[Collected data]
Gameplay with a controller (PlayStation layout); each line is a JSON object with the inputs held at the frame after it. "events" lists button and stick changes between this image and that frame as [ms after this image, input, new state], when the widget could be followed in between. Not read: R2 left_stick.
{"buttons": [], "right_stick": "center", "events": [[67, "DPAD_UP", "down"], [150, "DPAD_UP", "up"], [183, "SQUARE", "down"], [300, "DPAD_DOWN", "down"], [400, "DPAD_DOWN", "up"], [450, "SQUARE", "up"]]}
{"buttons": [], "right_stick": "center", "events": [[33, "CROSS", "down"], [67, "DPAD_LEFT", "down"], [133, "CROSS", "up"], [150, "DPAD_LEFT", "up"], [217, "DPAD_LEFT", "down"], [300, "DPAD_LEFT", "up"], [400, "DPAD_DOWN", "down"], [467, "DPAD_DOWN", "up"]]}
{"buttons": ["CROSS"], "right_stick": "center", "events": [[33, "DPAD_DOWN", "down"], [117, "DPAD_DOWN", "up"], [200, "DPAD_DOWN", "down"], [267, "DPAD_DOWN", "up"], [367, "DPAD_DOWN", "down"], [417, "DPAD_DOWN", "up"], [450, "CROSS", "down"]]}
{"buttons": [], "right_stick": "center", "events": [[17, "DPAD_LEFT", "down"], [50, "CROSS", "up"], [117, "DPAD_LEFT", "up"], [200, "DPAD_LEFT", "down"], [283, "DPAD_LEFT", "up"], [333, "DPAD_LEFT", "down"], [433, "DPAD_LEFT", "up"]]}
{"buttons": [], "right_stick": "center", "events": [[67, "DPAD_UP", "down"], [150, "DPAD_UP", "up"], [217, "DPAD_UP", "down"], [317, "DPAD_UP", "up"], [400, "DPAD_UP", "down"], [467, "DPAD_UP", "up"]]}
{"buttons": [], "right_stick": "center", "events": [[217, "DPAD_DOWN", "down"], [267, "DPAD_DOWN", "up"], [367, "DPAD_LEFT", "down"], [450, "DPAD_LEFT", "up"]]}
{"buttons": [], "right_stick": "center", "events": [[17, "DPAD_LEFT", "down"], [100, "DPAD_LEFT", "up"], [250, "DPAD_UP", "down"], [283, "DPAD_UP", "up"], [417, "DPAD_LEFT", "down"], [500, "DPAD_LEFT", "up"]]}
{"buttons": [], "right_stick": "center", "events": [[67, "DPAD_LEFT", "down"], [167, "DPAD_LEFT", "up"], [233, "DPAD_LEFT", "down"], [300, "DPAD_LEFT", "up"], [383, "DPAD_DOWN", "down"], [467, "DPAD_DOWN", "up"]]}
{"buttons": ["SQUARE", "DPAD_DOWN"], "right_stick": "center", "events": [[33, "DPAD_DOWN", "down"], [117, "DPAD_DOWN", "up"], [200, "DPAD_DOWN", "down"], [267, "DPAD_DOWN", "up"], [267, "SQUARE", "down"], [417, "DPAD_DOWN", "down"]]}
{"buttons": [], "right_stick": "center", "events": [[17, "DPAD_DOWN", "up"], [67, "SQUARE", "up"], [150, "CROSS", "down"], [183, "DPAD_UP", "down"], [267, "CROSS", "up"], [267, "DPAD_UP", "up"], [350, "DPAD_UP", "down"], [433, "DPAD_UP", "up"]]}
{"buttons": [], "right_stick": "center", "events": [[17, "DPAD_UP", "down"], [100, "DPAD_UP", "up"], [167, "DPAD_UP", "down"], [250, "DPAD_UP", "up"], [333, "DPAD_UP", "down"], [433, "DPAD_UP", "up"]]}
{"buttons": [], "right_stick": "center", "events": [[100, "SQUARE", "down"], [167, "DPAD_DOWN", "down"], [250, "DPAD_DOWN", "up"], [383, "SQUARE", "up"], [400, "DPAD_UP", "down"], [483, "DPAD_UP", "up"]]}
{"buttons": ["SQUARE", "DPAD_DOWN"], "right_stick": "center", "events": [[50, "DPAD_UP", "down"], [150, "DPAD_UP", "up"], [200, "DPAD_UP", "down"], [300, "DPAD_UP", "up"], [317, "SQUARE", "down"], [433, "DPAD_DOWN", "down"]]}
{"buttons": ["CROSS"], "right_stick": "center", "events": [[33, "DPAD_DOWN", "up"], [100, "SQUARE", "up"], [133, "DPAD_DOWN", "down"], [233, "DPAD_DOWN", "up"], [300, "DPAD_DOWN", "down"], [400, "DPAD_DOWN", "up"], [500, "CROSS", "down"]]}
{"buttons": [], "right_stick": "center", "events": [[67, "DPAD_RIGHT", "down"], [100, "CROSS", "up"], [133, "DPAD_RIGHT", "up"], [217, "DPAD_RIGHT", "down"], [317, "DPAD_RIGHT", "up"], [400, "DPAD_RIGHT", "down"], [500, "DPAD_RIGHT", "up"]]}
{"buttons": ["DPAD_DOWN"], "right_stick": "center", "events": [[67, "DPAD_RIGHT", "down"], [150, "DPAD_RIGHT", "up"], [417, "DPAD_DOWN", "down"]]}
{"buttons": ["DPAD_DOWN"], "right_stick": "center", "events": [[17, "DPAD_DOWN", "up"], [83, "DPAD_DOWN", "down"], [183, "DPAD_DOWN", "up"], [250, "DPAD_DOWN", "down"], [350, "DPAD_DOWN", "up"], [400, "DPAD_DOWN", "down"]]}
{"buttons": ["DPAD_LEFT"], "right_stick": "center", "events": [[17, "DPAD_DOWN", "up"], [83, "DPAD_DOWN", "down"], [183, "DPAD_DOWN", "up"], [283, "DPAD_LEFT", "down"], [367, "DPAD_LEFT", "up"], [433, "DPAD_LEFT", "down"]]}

— What the task requires —
Retype all of the entries exactly, please.

— Reply to the task —
Gameplay with a controller (PlayStation layout); each line is a JSON object with the inputs held at the frame after it. "events" lists button and stick changes between this image and that frame as [ms after this image, input, new state], when the widget could be followed in between. Not read: R2 left_stick.
{"buttons": [], "right_stick": "center", "events": [[67, "DPAD_UP", "down"], [150, "DPAD_UP", "up"], [183, "SQUARE", "down"], [300, "DPAD_DOWN", "down"], [400, "DPAD_DOWN", "up"], [450, "SQUARE", "up"]]}
{"buttons": [], "right_stick": "center", "events": [[33, "CROSS", "down"], [67, "DPAD_LEFT", "down"], [133, "CROSS", "up"], [150, "DPAD_LEFT", "up"], [217, "DPAD_LEFT", "down"], [300, "DPAD_LEFT", "up"], [400, "DPAD_DOWN", "down"], [467, "DPAD_DOWN", "up"]]}
{"buttons": ["CROSS"], "right_stick": "center", "events": [[33, "DPAD_DOWN", "down"], [117, "DPAD_DOWN", "up"], [200, "DPAD_DOWN", "down"], [267, "DPAD_DOWN", "up"], [367, "DPAD_DOWN", "down"], [417, "DPAD_DOWN", "up"], [450, "CROSS", "down"]]}
{"buttons": [], "right_stick": "center", "events": [[17, "DPAD_LEFT", "down"], [50, "CROSS", "up"], [117, "DPAD_LEFT", "up"], [200, "DPAD_LEFT", "down"], [283, "DPAD_LEFT", "up"], [333, "DPAD_LEFT", "down"], [433, "DPAD_LEFT", "up"]]}
{"buttons": [], "right_stick": "center", "events": [[67, "DPAD_UP", "down"], [150, "DPAD_UP", "up"], [217, "DPAD_UP", "down"], [317, "DPAD_UP", "up"], [400, "DPAD_UP", "down"], [467, "DPAD_UP", "up"]]}
{"buttons": [], "right_stick": "center", "events": [[217, "DPAD_DOWN", "down"], [267, "DPAD_DOWN", "up"], [367, "DPAD_LEFT", "down"], [450, "DPAD_LEFT", "up"]]}
{"buttons": [], "right_stick": "center", "events": [[17, "DPAD_LEFT", "down"], [100, "DPAD_LEFT", "up"], [250, "DPAD_UP", "down"], [283, "DPAD_UP", "up"], [417, "DPAD_LEFT", "down"], [500, "DPAD_LEFT", "up"]]}
{"buttons": [], "right_stick": "center", "events": [[67, "DPAD_LEFT", "down"], [167, "DPAD_LEFT", "up"], [233, "DPAD_LEFT", "down"], [300, "DPAD_LEFT", "up"], [383, "DPAD_DOWN", "down"], [467, "DPAD_DOWN", "up"]]}
{"buttons": ["SQUARE", "DPAD_DOWN"], "right_stick": "center", "events": [[33, "DPAD_DOWN", "down"], [117, "DPAD_DOWN", "up"], [200, "DPAD_DOWN", "down"], [267, "DPAD_DOWN", "up"], [267, "SQUARE", "down"], [417, "DPAD_DOWN", "down"]]}
{"buttons": [], "right_stick": "center", "events": [[17, "DPAD_DOWN", "up"], [67, "SQUARE", "up"], [150, "CROSS", "down"], [183, "DPAD_UP", "down"], [267, "CROSS", "up"], [267, "DPAD_UP", "up"], [350, "DPAD_UP", "down"], [433, "DPAD_UP", "up"]]}
{"buttons": [], "right_stick": "center", "events": [[17, "DPAD_UP", "down"], [100, "DPAD_UP", "up"], [167, "DPAD_UP", "down"], [250, "DPAD_UP", "up"], [333, "DPAD_UP", "down"], [433, "DPAD_UP", "up"]]}
{"buttons": [], "right_stick": "center", "events": [[100, "SQUARE", "down"], [167, "DPAD_DOWN", "down"], [250, "DPAD_DOWN", "up"], [383, "SQUARE", "up"], [400, "DPAD_UP", "down"], [483, "DPAD_UP", "up"]]}
{"buttons": ["SQUARE", "DPAD_DOWN"], "right_stick": "center", "events": [[50, "DPAD_UP", "down"], [150, "DPAD_UP", "up"], [200, "DPAD_UP", "down"], [300, "DPAD_UP", "up"], [317, "SQUARE", "down"], [433, "DPAD_DOWN", "down"]]}
{"buttons": ["CROSS"], "right_stick": "center", "events": [[33, "DPAD_DOWN", "up"], [100, "SQUARE", "up"], [133, "DPAD_DOWN", "down"], [233, "DPAD_DOWN", "up"], [300, "DPAD_DOWN", "down"], [400, "DPAD_DOWN", "up"], [500, "CROSS", "down"]]}
{"buttons": [], "right_stick": "center", "events": [[67, "DPAD_RIGHT", "down"], [100, "CROSS", "up"], [133, "DPAD_RIGHT", "up"], [217, "DPAD_RIGHT", "down"], [317, "DPAD_RIGHT", "up"], [400, "DPAD_RIGHT", "down"], [500, "DPAD_RIGHT", "up"]]}
{"buttons": ["DPAD_DOWN"], "right_stick": "center", "events": [[67, "DPAD_RIGHT", "down"], [150, "DPAD_RIGHT", "up"], [417, "DPAD_DOWN", "down"]]}
{"buttons": ["DPAD_DOWN"], "right_stick": "center", "events": [[17, "DPAD_DOWN", "up"], [83, "DPAD_DOWN", "down"], [183, "DPAD_DOWN", "up"], [250, "DPAD_DOWN", "down"], [350, "DPAD_DOWN", "up"], [400, "DPAD_DOWN", "down"]]}
{"buttons": ["DPAD_LEFT"], "right_stick": "center", "events": [[17, "DPAD_DOWN", "up"], [83, "DPAD_DOWN", "down"], [183, "DPAD_DOWN", "up"], [283, "DPAD_LEFT", "down"], [367, "DPAD_LEFT", "up"], [433, "DPAD_LEFT", "down"]]}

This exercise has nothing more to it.